Observability: Getting from B to C
I was asked to elaborate on the tweet below, and I have been meaning to blog more, so I figured I would flesh out the thought here.
I don’t think what I tweeted above is that novel or interesting of an idea, but what I am getting at is the following: there’s a rough spectrum of Monitoring -not Observability, which has its own spectrum- that goes from Fly Blind Until You Get In Trouble (Point A) on the left, to Page On All The Things (Point B), to Page On The Critical Paths (Point C), all the way at the Zeno’s Paradox unreachable right. Most well-intentioned and well-led teams I have interacted with seem to get stuck at Point B.
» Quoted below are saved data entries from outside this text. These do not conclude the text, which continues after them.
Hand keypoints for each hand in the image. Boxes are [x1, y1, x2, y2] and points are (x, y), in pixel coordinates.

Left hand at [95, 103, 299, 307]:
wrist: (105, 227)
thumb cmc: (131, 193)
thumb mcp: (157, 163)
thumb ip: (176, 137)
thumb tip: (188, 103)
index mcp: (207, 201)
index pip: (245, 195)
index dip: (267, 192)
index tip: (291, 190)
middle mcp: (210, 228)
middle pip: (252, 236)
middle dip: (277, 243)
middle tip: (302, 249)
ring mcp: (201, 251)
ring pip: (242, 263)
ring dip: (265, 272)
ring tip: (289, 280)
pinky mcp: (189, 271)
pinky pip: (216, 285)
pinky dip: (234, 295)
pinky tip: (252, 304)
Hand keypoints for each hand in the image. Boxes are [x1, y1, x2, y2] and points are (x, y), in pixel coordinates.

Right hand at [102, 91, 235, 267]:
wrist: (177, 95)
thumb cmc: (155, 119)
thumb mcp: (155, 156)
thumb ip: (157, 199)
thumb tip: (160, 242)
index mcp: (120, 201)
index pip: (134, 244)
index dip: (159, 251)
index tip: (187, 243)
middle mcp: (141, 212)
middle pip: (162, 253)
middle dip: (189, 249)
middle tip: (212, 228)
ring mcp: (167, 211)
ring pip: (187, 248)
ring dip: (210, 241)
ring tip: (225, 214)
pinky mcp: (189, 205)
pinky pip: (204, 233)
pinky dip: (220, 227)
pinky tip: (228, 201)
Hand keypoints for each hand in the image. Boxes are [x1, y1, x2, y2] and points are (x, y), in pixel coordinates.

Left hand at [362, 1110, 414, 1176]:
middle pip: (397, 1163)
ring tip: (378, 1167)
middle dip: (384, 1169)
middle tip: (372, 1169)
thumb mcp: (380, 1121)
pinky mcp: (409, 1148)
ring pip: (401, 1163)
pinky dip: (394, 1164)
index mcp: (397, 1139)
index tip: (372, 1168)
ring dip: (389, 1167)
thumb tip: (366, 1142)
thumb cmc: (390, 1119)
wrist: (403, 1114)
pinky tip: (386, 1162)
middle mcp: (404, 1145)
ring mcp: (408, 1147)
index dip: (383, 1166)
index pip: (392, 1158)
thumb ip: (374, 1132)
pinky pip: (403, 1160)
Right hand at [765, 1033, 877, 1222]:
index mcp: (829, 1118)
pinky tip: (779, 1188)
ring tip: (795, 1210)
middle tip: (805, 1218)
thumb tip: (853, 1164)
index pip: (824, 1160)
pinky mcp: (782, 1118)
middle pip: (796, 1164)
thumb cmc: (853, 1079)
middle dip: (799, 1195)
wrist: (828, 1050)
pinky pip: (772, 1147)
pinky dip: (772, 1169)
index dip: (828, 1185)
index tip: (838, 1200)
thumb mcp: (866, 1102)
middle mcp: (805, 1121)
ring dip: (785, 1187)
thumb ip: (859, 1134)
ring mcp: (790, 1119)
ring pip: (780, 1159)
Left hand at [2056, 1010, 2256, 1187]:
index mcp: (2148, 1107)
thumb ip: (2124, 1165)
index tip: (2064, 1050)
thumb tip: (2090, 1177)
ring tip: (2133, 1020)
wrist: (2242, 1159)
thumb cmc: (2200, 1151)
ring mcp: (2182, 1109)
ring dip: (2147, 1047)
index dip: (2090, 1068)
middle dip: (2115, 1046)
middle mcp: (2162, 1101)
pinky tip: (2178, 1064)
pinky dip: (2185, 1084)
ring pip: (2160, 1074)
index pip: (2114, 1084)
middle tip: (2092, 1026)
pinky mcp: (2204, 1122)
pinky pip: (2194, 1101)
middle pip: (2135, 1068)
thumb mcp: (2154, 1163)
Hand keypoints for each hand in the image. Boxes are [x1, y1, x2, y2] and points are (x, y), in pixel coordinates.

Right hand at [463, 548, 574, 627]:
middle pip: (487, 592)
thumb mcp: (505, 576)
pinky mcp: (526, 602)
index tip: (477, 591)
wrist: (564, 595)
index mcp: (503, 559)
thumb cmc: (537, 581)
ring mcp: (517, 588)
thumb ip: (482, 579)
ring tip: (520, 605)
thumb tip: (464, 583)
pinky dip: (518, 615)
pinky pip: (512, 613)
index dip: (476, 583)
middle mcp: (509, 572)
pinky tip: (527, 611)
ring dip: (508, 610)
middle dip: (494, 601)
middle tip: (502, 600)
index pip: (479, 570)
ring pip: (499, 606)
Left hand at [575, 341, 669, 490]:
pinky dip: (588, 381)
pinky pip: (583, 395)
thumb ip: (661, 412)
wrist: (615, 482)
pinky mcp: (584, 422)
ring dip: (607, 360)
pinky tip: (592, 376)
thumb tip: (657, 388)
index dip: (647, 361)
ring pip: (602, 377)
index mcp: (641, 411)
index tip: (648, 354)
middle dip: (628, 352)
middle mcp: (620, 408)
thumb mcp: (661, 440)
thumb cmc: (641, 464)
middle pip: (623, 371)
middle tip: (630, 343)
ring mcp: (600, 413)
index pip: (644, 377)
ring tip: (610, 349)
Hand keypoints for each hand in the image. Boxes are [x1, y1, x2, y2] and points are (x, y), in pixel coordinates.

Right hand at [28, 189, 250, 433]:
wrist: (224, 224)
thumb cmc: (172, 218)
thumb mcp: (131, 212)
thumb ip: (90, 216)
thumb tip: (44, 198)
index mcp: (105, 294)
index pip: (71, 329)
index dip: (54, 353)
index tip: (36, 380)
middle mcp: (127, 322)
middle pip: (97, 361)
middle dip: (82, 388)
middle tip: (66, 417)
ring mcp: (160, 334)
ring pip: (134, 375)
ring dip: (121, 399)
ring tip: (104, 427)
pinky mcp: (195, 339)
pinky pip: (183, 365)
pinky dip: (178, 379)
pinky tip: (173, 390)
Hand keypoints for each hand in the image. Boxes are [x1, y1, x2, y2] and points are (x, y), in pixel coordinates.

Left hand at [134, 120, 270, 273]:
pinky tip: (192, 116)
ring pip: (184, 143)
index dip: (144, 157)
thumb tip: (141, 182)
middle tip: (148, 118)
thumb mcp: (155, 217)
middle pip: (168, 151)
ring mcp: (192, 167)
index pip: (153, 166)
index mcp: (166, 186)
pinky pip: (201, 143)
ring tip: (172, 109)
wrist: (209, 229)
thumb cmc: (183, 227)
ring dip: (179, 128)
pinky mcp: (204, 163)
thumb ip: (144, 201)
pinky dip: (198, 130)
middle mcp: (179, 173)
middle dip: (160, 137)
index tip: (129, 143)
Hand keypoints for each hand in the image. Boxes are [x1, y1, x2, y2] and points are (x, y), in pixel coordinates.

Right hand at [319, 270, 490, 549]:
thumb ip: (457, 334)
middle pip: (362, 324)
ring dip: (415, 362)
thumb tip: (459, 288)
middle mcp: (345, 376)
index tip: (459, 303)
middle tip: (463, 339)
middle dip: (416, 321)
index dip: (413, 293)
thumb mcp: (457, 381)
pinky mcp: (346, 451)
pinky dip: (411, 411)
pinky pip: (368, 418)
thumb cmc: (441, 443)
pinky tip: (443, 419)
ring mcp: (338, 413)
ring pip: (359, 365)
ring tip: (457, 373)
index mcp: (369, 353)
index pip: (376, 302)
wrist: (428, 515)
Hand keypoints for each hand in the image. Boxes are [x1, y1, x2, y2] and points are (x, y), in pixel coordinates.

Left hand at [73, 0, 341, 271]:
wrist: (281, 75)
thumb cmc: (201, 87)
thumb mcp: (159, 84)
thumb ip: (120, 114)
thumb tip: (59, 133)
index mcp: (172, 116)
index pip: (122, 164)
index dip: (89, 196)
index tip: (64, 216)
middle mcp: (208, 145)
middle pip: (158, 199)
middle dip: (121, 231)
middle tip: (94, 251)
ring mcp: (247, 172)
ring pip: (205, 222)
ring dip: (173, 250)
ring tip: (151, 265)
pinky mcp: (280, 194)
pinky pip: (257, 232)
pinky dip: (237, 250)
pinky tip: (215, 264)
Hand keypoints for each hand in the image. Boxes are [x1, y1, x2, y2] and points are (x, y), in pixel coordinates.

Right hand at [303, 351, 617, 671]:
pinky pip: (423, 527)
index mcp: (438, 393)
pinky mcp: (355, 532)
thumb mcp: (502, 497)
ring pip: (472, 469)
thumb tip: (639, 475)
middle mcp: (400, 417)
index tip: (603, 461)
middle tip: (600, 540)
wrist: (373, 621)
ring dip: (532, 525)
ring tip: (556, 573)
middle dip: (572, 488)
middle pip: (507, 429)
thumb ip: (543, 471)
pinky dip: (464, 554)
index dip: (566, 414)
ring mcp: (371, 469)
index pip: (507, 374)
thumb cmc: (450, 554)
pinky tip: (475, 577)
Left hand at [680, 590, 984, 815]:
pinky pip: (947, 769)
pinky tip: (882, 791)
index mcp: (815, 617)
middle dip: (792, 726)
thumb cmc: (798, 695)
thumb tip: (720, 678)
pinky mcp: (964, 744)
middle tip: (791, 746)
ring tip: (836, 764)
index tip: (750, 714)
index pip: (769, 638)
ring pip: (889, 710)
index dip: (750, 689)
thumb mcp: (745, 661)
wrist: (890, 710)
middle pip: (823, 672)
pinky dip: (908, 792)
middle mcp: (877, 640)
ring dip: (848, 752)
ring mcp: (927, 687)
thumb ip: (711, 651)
The culture I have seen develop at Point B is that every page is a crisis, and every minor issue that isn’t immediately surfaced gets treated as something that should be paged on. You’re basically overreacting constantly, on purpose. It’s usually because someone in your org saw the positive impact that improved paging had on downtime and immediately succumbed to Hammer and Nail Syndrome. Part of this is because our current Monitoring tools – again, not Observability, but Monitoring specifically- encourage overreaction and lack of granularity about what a signal means.
In my opinion the sustainable Monitoring stance is at Point C, not because it’s evolved or accurate or what-have-you, but because it privileges not burning out your team. The problem is that unless you are incredibly good at keeping track of the vibe in your org, it is incredibly hard to get to Point C, because you have no tools to push them into a better place.
Point C looks like the following: The team identifies a critical path, and that critical path has an SLO. The team then puts in place monitoring on their SLIs to let them know when a risk to that SLO arises, and tracks over time how often they miss their SLO. Critically, if they miss their SLO enough times that they burn through their error budget, a contract exists between the team and their stakeholders that allows the team to thoughtfully address the causes of these errors. SLOs and SLAs cannot sustainably exist in the absence of this social contract and the error budgets that support it. When these three components go hand in hand it can create a wonderful virtuous cycle that slowly tumbles the team towards calmer on-call cycles.
However, there exists a problem in the way I have seen these Objectives, Indicators, and Budgets set. The problem is exactly that sequencing. Teams will generally try to set Objectives, often a difficult-enough task on its own in a fast-growing organization. They then will figure out Indicators, and monitor those Indicators until a point where they threaten missing the Objective.
When you’re somewhere between Points A and B though, you don’t necessarily know exactly what you should care about enough to set an Objective. Your product might be in flux, or you might be in a complex product space where engineering team’s don’t exactly know what the #1 concern of their users is. The standard, understandable response is to try and care about everything, eventually burning the team out. Trying to derive your critical paths and SLOs from this position is difficult, if you can even convince your team to do so, because you will have no baseline for a priority cutoff (ie is a #5 priority pageable or no?).
What I was trying to express above, was that at Point B Nothing stops teams for continuously creating more and more alerts. I’ve been guilty of it myself. There exists no counter-pressure equivalent to Point C’s “SLOs vs Error Budgets” balance. So why don’t we create one?
While most teams create error budgets 1) downstream of SLOs and 2) related to one specific SLO, what if we were to create a more generic limit, and actually set the objective downstream of the limit itself? For example, teams trying to move towards SLOs and Error Budgets could put down:
“We are willing to get paged no more than 5 times per week, and no more than two times overnight in a given week. If we exceed this limit, the following cycle at least one engineer will be tasked with establishing whether the monitors that paged us are tracking Goals, or Non-Goals. We will track all Goals and Non-Goals, and use these to inform any SLOs we eventually set. If the offending pages relate to Goals, we will triage issues and write a plan of action.”
When I write this out, it seems to me like a more experienced practitioner may respond with “well.. duh”, but the key point here is that if your organization is struggling with establishing or adopting SLOs and Error Budgets, it might be worth it to flip the problem on its head and start with the question of “How often are we willing to be interrupted?” and establish a guardrail that will push your team forward from there.
This was originally going to be a series of tweets, so apologies if it’s a bit of a ramble.